For one thing, he said, he does not expect to be in charge of 10 successful series all at once. "We're not going to make 10 hits," Bochco said. "I wouldn't say no to it if you could wave a magic wand, but I cannot imagine a situation in which you would roll out of your shop 10 hits."
And, he added, even if the company provided one hit show a year to ABC, there would still be plenty of room for new programming on the schedule. "It doesn't lock up development," he said. "I wouldn't want the burden of being considered the savior of a network," Bochco said. "I'm not; I can't do that, and that's not what they're looking for."
Bochco also turned down the opportunity to become the savior of CBS when he rejected the job as entertainment chief. Until recently, he denied having been offered the job prior to Grant's resignation, refusing to take press phone calls during his negotiations with the network.
"Bud Grant's a lovely man, and he made a potentially very uncomfortable situation very comfortable for me by very elegantly picking up the telephone and saying, 'Gee, I hear you want to be a television executive,' " Bochco said. "And we laughed, and I said I turned it down because I couldn't afford the pay cut."
Bochco said he seriously considered Grant's job, however (which subsequently went to Kim LeMasters, who had been vice president in charge of programming at CBS). "I didn't go back there (to CBS East Coast headquarters) to talk to (CBS Inc. chairman) Mr. (William S.) Paley and (CBS president and chief executive officer) Mr.(Laurence A.) Tisch to get a free trip to New York," he said. "In fact, I paid my own way.
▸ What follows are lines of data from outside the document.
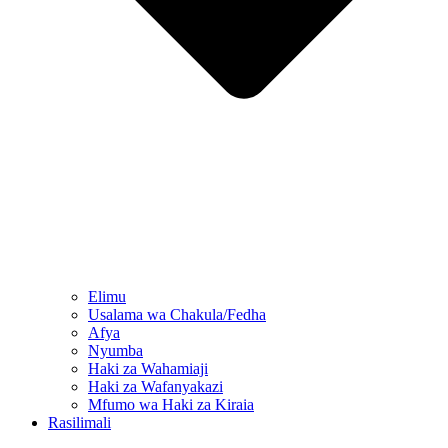
Elimu
Usalama wa Chakula/Fedha
Afya
Nyumba
Haki za Wahamiaji
Haki za Wafanyakazi
Mfumo wa Haki za Kiraia
Rasilimali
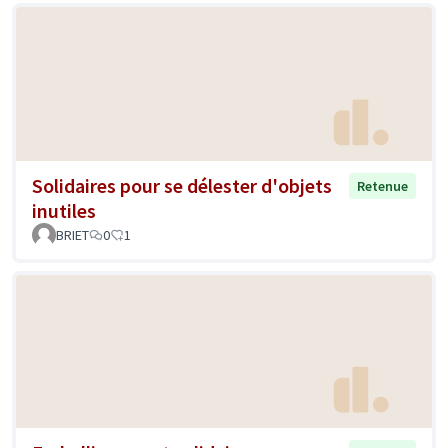
Solidaires pour se délester d'objets
Retenue
inutiles
BRIET
0
1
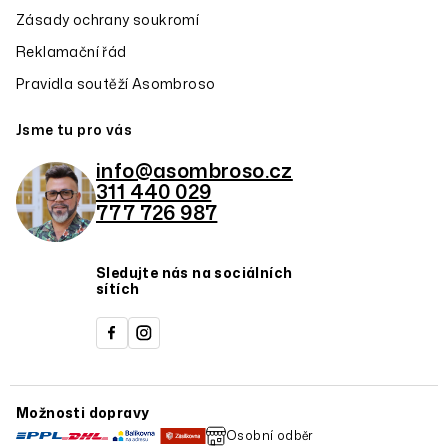
Zásady ochrany soukromí
Reklamační řád
Pravidla soutěží Asombroso
Jsme tu pro vás
info@asombroso.cz
311 440 029
777 726 987
Sledujte nás na sociálních
sítích
Možnosti dopravy
Osobní odběr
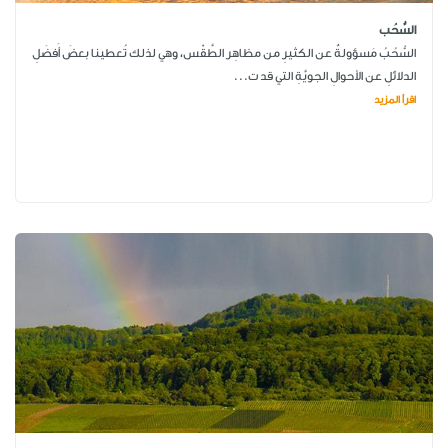
السُّحُب
السُّحُبُ مَسؤولةٌ عن الكثيرِ من مظاهِر الطَّقْس، وهي لذلك تُعطينا بعضَ أَفضَلِ
الدلائلِ عن الأحوالِ الجويَّةِ التي قد ت...
اقرأ المزيد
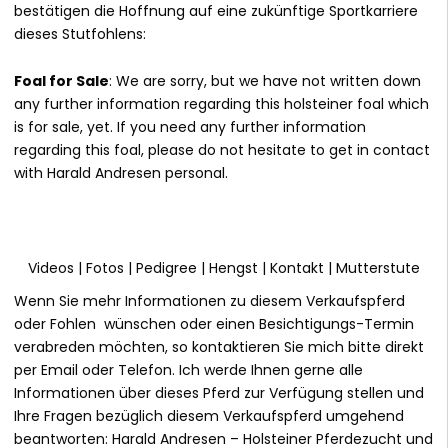
bestätigen die Hoffnung auf eine zukünftige Sportkarriere
dieses Stutfohlens:
Foal for Sale
: We are sorry, but we have not written down
any further information regarding this holsteiner foal which
is for sale, yet. If you need any further information
regarding this foal, please do not hesitate to get in contact
with Harald Andresen personal.
Videos
|
Fotos
|
Pedigree
|
Hengst
|
Kontakt
|
Mutterstute
Wenn Sie mehr Informationen zu diesem Verkaufspferd
oder Fohlen wünschen oder einen Besichtigungs-Termin
verabreden möchten, so kontaktieren Sie mich bitte direkt
per Email oder Telefon. Ich werde Ihnen gerne alle
Informationen über dieses Pferd zur Verfügung stellen und
Ihre Fragen bezüglich diesem Verkaufspferd umgehend
beantworten:
Harald Andresen
– Holsteiner Pferdezucht und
"I'd shot off my mouth more than a few times over the past half-dozen years, fantasizing about being a network executive--absolutely. I really thought about it at great length, and found it (the interviews) to be a great opportunity to think about what I wanted to do with the next half-dozen years of my life."
And would he have been good at the job? "I think I would have been," Bochco mused. "I think there are parts of the job that I wouldn't have liked, lots of parts. There are parts of this job I don't like. But I think it's potentially a very creative job, and I think those jobs are flexible enough that you design them to your strengths and find people who can do the things you cannot do."